A Machine-Checked Model of Safe Composition

Benjamin Delaware, William R. Cook, Don Batory

abstract

Programs of a software product line can be synthesized by composing features which implement a unit of program functionality. In most product lines, only some combination of features are meaningful; feature models express the high-level domain constraints that govern feature compatibility. Product line developers also face the problem of safe composition- whether every product allowed by a feature model is type-safe when compiled and run. To study the problem of safe composition, we present Lightweight Feature Java (LFJ), an extension of Lightweight Java with support for features. We define a constraint-based type system for LFJ and prove its soundness using a full formalization of LFJ in Coq. In LFJ, soundness means that any composition of features that satisfies the typing constraints will generate a well-formed LJ program.
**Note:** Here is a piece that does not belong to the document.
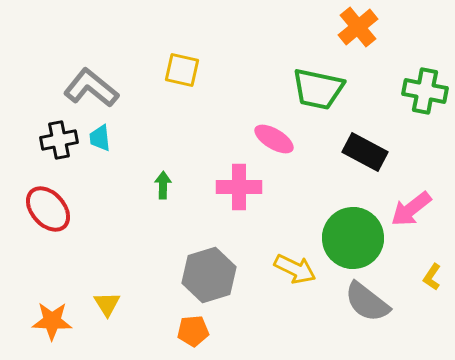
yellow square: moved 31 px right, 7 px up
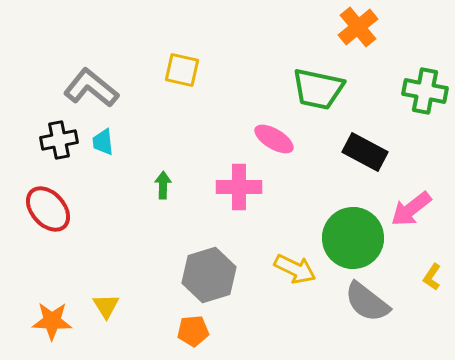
cyan trapezoid: moved 3 px right, 4 px down
yellow triangle: moved 1 px left, 2 px down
If the constraints of a feature model imply these typing constraints then all programs allowed by the feature model are type-safe.

Source Files
lj_definitions.v Syntax and semantics of Lightweight Java.
lj_infrastructure.v Proof support for Lightweight Java soundness proofs.
lj_soundness.v Soundness of Lightweight Java's type system.
lj_constraint_definitions.v Definition of our constraint-based type system for Lightweight Java.
lj_constraint_infrastructure.v Proof support for constraint-based soundness proofs.
lj_constraint_soundness.v Soundness of our constraint-based type system for Lightweight Java.
LFJ_definitions.v Definition of our type system for Lightweight Feature Java.
LFJ_infrastructure.v Proof support for LFJ soundness proofs.
LFJ_soundness.v Soundness of our constraint-based type system for Lightweight Feature Java.
base2.v Custom tactics for above proofs.
Natmap.v Natural number-indexed maps used for environments.